• Instructions to follow
Reproduce the stretch of the records from the line containing "Which has a" through the line containing "True or false: Fee", substituting "greater value" for "higher value" and leaving everything else unchanged. Omit the pictures.

Segment Start: Information

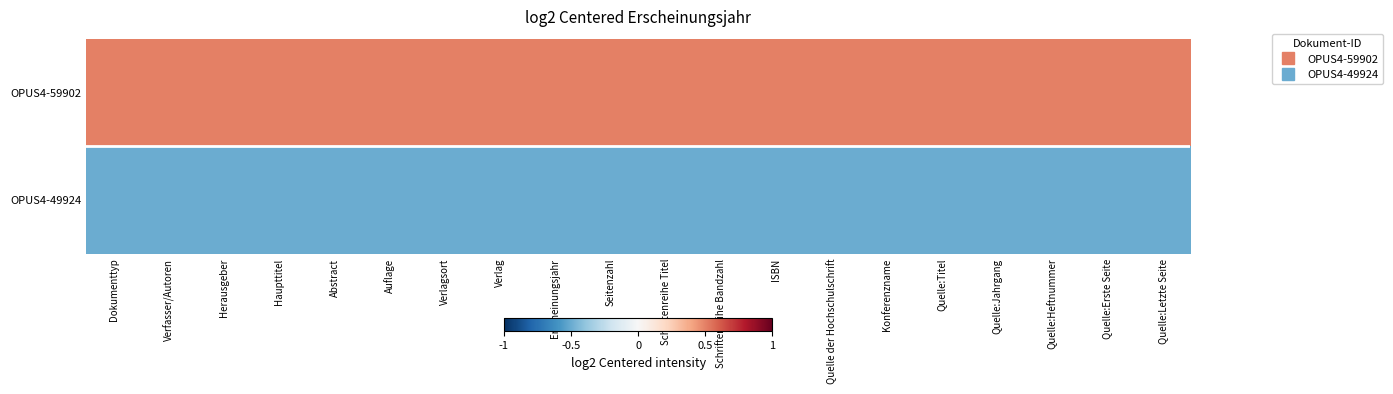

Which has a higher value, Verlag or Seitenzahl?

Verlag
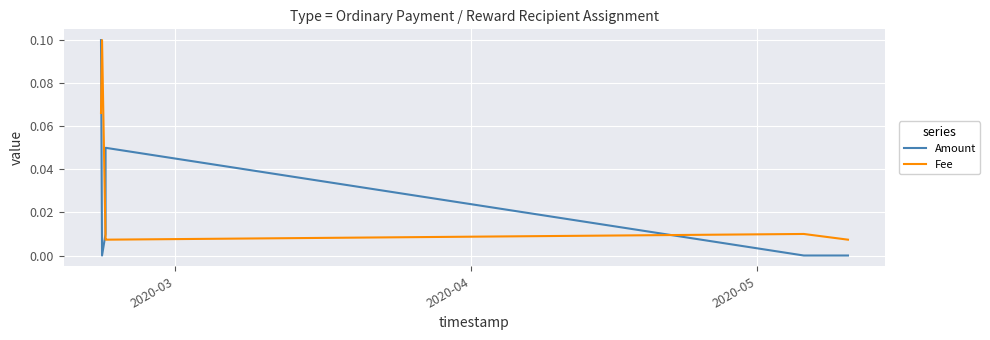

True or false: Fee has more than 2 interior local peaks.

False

Segment End: Information
Segment Start: Information

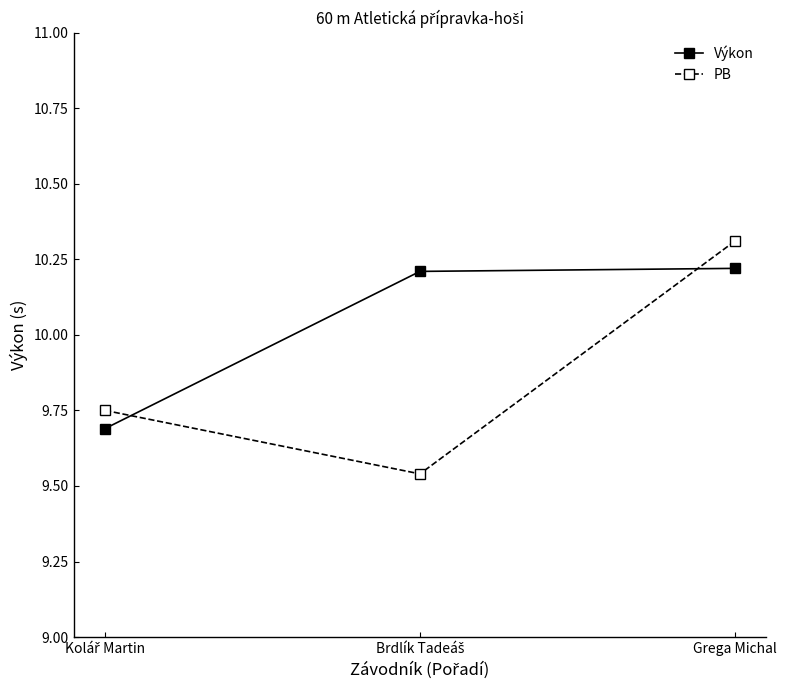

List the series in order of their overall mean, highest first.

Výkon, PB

Segment End: Information

• Written answer
Which has a greater value, Verlag or Seitenzahl?

Verlag

True or false: Fee has more than 2 interior local peaks.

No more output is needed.